Lindsey Hand started out as an airbrush artist for face and body painting at NFL and NHL events in her hometown of Nashville, Tennessee. As her art style developed, she began painting with brushes and never looked back. She is currently the owner and artist for Swirls Face Painting, a business she has maintained during multiple moves as a military spouse. Lindsey has a passion for volunteering at creative events with military affiliated organizations, such as The Amelia Earhart Playhouse and The Warren Spouses Club Historic Homes Tours. Currently based in Birmingham, Alabama, she is ranked as one of the top three face painters in the state.
Lindsey has also created gallery and commercial-based artwork outside of painting on the human canvas. Her work is typically created in acrylic paint or ink, with a focus on mixed media and layering to produce 3-D effects. She has been featured twice in the Laramie County Community College Student Art Exhibits at the Esther and John Clay Fine Arts Gallery and at the Halloween Art Show in Cheyenne, Wyoming. She was awarded first place in her category for The National Arts Program in Cheyenne, Wyoming and her artwork has been featured in the renowned DragonCon art show and silent auction in Atlanta, Georgia.
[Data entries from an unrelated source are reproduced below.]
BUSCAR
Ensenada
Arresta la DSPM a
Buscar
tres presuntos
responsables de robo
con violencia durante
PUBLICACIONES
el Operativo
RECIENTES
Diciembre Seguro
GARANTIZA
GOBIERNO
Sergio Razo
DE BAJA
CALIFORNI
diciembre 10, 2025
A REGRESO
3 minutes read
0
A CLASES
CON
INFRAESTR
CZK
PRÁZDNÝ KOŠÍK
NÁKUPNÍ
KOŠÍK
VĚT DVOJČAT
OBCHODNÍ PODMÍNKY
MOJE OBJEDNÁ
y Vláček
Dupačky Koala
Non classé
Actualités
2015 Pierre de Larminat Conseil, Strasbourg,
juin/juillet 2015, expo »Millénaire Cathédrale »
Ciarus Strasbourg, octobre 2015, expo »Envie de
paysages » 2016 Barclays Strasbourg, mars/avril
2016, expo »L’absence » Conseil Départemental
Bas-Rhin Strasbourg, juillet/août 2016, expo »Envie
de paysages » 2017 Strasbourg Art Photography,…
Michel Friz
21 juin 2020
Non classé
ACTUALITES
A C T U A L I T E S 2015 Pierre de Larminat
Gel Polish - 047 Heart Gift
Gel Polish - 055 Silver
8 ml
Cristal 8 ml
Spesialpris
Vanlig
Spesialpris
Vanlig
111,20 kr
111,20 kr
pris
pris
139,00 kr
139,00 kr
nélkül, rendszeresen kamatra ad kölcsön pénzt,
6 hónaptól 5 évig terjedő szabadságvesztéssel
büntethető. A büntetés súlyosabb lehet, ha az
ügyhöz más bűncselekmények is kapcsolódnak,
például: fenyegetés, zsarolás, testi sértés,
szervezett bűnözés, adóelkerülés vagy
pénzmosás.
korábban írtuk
"I am an artist who deeply loves the sensation of faith and spirituality when represented in artwork. Collective religious iconography and its use in modern symbolism have always drawn me, particularly to Assyrian carvings, Islamic art, and paintings from the Italian Renaissance. I love that they explore grand myths while examining the human condition.
When I have an idea, I like to sketch it out repeatedly until it has evolved. I then experiment with mixed mediums in order to find the best method for each work. This process of creation is a way for me to articulate an abstract but overwhelming emotion, to be able to talk about it visually as image-based art through figures and symbols. Often, my art is best expressed through inks or acrylics. Gold leaf frequently makes its way into my artwork as well, to emphasize the precious or sacred. Through the process of abstraction and dense layering, a clear feeling develops. Only when I know that my work could stand in a gallery and tell its own story or myth, do I consider the piece finished. I am stirred by my daily interactions, in the way mundane moments can feel monumentally important. To me, divinity looks like a discarded item or a child questioning death.
When others see my work, they can feel the weight of that moment as well, the heaviness of a universal feeling. I want my viewers to understand that this is just as important as what they can see and touch, to learn to acknowledge these types of moments in their own lives."